Data block
# # # #
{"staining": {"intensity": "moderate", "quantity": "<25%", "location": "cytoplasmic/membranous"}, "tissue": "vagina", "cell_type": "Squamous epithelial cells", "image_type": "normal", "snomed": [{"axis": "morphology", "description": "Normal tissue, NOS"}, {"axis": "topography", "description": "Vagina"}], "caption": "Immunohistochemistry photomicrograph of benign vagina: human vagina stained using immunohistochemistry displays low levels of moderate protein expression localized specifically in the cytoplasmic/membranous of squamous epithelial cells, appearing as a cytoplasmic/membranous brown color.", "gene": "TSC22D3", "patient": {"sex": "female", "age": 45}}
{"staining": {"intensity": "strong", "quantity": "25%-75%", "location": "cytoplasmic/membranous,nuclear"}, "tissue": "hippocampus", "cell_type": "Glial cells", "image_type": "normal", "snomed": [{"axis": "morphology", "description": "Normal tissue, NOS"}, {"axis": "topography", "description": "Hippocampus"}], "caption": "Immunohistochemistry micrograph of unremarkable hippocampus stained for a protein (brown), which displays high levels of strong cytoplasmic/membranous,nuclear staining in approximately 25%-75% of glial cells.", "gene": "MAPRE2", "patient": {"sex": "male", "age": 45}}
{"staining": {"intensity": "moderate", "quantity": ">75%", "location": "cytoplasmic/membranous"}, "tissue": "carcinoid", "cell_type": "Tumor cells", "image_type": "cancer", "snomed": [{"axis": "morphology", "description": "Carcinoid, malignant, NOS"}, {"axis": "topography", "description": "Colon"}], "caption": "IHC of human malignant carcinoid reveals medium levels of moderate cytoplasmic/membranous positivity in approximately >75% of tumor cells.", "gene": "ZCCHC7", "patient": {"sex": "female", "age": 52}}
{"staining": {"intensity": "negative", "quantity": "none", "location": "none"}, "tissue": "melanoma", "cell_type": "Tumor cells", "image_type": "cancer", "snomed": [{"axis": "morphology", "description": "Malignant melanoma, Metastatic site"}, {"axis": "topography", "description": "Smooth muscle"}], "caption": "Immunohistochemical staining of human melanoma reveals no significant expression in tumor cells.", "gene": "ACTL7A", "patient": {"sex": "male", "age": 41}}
# # # #
Assigned task
Return the line that contains "of human malignant", along with every line after it in the data above, exactly and with nothing else.

Expected answer
{"staining": {"intensity": "moderate", "quantity": ">75%", "location": "cytoplasmic/membranous"}, "tissue": "carcinoid", "cell_type": "Tumor cells", "image_type": "cancer", "snomed": [{"axis": "morphology", "description": "Carcinoid, malignant, NOS"}, {"axis": "topography", "description": "Colon"}], "caption": "IHC of human malignant carcinoid reveals medium levels of moderate cytoplasmic/membranous positivity in approximately >75% of tumor cells.", "gene": "ZCCHC7", "patient": {"sex": "female", "age": 52}}
{"staining": {"intensity": "negative", "quantity": "none", "location": "none"}, "tissue": "melanoma", "cell_type": "Tumor cells", "image_type": "cancer", "snomed": [{"axis": "morphology", "description": "Malignant melanoma, Metastatic site"}, {"axis": "topography", "description": "Smooth muscle"}], "caption": "Immunohistochemical staining of human melanoma reveals no significant expression in tumor cells.", "gene": "ACTL7A", "patient": {"sex": "male", "age": 41}}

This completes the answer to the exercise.